THINGS TO DO:
1. In the time-series lecture notes, what two conditions must the values of a series meet for it to be discrete white noise?
2. Translate this sentence from the time-series lecture notes into Spanish: "You can find the R code for these lecture notes and other related exercises here."
3. Continue the time-series lecture notes, picking up after the random walk definition.

TEXT PROVIDED:
::::::::::
Review
White noise
Random walks
Autoregressive (AR) models
Moving average (MA) models
Autoregressive moving average (ARMA) models
Using ACF & PACF for model ID
4 April 2023
Review
White noise
Random walks
Autoregressive (AR) models
Moving average (MA) models
Autoregressive moving average (ARMA) models
Using ACF & PACF for model ID
You can find the R code for these lecture notes and other related exercises here.
A time series \(\{w_t\}\) is discrete white noise if its values are
independent
identically distributed with a mean of zero
The distributional form for \(\{w_t\}\) is flexible
We often assume so-called Gaussian white noise, whereby
\[ w_t \sim \text{N}(0,\sigma^2) \]
and the following apply as well
autocovariance: \(\gamma_k = \begin{cases} \sigma^2 & \text{if } k = 0 \\ 0 & \text{if } k \geq 1 \end{cases}\)
autocorrelation: \(\rho_k = \begin{cases} 1 & \text{if } k = 0 \\ 0 & \text{if } k \geq 1 \end{cases}\)
A time series \(\{x_t\}\) is a random walk if
\(x_t = x_{t-1} + w_t\)
::::::::::
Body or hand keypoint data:
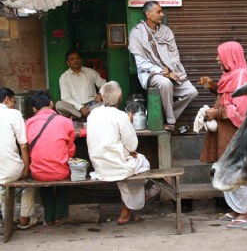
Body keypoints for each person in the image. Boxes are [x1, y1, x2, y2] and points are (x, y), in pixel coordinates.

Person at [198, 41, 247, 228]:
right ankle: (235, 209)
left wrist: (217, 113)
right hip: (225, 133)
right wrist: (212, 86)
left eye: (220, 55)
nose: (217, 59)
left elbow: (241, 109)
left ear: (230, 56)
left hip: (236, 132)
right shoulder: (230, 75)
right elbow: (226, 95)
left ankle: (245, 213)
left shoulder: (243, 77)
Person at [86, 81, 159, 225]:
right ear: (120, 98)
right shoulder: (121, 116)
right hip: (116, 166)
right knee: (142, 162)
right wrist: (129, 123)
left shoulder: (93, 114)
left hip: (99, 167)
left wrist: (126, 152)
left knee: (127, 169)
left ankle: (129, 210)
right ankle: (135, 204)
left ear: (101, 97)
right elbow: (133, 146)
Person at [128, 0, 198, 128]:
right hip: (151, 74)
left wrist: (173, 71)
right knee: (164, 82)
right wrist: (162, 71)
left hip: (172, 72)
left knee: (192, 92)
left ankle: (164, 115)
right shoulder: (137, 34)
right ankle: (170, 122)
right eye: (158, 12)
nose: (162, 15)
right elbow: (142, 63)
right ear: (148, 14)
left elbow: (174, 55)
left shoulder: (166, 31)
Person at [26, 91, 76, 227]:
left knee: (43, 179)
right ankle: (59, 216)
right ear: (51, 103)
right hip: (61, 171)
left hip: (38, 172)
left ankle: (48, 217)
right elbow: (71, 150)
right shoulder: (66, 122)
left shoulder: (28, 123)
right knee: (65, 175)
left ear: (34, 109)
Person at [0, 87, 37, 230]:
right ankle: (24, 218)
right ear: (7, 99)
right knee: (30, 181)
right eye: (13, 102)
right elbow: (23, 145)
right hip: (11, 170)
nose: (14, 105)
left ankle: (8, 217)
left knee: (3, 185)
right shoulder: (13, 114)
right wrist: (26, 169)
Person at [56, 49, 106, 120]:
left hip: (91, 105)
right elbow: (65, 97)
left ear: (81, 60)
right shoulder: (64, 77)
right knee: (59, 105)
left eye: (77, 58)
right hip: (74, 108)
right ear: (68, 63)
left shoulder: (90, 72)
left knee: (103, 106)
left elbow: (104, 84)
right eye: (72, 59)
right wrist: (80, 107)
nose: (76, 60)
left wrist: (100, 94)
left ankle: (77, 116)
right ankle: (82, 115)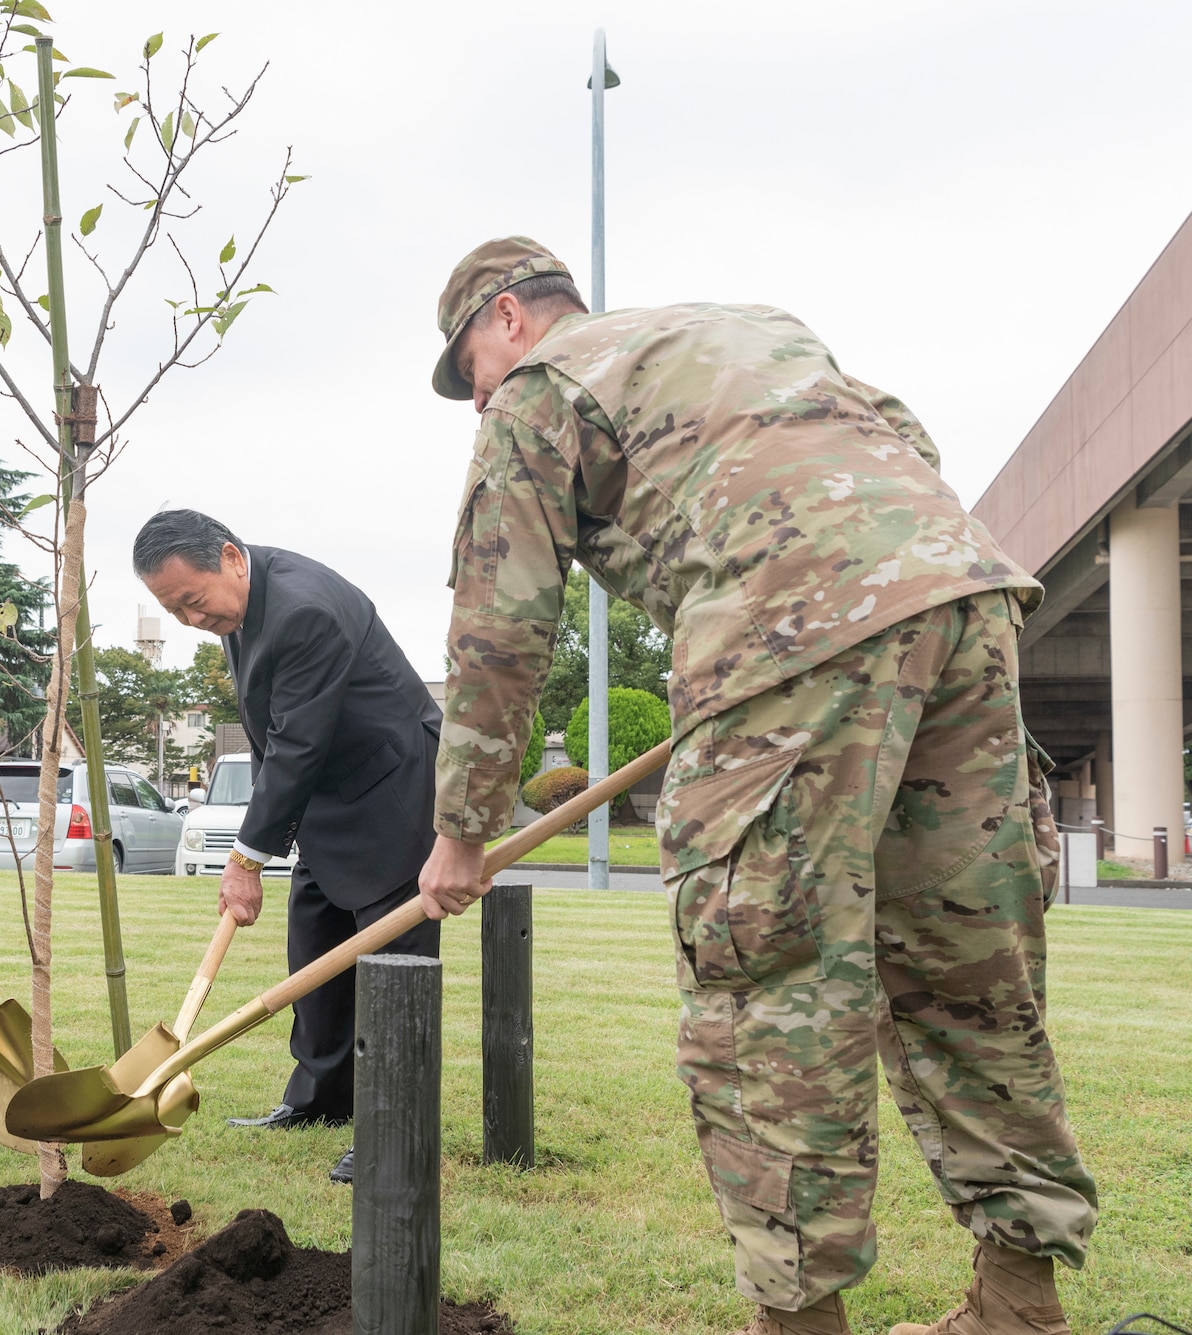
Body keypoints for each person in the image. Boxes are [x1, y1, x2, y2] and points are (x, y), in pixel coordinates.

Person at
::::::::::
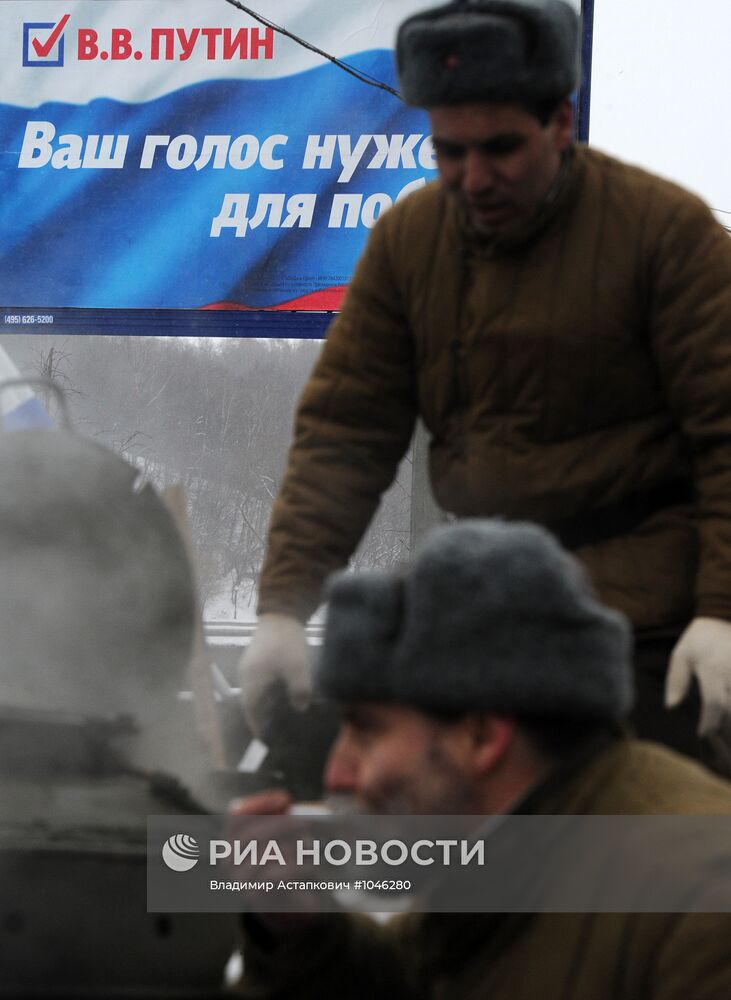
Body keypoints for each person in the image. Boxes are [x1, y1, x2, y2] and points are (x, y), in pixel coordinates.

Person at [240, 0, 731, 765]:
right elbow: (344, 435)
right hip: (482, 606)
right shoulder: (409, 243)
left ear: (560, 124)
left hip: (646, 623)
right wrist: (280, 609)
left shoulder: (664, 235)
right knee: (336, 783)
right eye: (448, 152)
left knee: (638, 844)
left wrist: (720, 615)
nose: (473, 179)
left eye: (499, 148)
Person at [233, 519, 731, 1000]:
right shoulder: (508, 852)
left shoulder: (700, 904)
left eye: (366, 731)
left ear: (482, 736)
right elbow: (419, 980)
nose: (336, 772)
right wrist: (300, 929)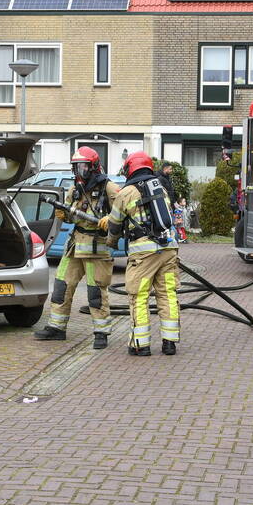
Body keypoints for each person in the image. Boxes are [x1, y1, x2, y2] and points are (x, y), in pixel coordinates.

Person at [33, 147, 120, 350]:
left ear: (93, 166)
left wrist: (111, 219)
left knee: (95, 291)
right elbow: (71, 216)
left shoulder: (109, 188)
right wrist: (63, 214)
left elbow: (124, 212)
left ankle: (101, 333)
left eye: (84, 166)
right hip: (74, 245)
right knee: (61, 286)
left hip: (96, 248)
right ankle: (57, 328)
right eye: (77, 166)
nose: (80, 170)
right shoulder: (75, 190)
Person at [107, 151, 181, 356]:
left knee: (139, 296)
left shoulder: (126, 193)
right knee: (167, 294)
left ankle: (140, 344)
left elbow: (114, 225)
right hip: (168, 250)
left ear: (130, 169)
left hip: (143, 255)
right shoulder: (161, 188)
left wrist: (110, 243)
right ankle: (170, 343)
::::::::::
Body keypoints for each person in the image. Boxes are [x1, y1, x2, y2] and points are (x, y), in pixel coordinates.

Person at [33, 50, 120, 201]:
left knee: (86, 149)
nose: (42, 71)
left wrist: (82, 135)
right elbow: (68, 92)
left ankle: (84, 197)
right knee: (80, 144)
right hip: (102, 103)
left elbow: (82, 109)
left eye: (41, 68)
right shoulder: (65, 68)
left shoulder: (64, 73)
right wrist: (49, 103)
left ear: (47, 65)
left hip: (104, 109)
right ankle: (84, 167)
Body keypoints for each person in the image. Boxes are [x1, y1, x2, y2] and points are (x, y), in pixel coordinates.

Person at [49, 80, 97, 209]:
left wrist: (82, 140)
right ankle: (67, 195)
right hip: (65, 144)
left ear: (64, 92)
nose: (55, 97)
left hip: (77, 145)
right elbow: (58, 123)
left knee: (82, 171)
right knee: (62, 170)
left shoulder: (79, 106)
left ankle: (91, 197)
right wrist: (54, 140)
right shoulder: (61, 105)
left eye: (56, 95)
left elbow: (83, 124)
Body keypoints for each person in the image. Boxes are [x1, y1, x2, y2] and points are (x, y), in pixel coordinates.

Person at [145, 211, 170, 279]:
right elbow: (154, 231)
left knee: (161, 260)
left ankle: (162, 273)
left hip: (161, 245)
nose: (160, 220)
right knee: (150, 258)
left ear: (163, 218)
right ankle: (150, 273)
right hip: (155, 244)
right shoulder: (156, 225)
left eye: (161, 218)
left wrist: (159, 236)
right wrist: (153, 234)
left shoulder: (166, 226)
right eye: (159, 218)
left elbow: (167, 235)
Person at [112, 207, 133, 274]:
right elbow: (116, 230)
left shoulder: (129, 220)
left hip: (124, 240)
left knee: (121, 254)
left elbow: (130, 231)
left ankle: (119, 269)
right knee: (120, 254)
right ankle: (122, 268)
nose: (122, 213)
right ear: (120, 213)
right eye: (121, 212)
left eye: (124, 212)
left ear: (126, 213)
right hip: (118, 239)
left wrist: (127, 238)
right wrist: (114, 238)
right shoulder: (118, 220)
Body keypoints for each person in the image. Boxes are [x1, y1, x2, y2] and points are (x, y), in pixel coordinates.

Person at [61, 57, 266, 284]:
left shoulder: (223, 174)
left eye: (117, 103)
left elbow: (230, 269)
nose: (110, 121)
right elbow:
::::::::::
RESULTS OF THE EXERCISE:
1. Its values must be independent and identically distributed with a mean of zero.

2. Aquí puede encontrar el código de R para estas notas de clase y otros ejercicios relacionados.

3.
\(w_t\) is white noise
Of note: Random walks are extremely flexible models and can be fit to many kinds of time series
A biased random walk (or random walk with drift) is written as
\[ x_t = x_{t-1} + u + w_t \]
where \(u\) is the bias (drift) per time step and \(w_t\) is white noise
First-differencing a biased random walk yields a constant mean (level) \(u\) plus white noise
\[ \begin{align} x_t &= x_{t-1} + u + w_t \\ &\Downarrow \\ \nabla (x_t &= x_{t-1} + u + w_t) \\ x_t - x_{t-1} &= x_{t-1} + u + w_t - x_{t-1} \\ x_t - x_{t-1} &= u + w_t \end{align} \]
We saw last week that linear filters are a useful way of modeling time series
Here we extend those ideas to a general class of models call autoregressive moving average (ARMA) models
Autoregressive models are widely used in ecology to treat a current state of nature as a function its past state(s)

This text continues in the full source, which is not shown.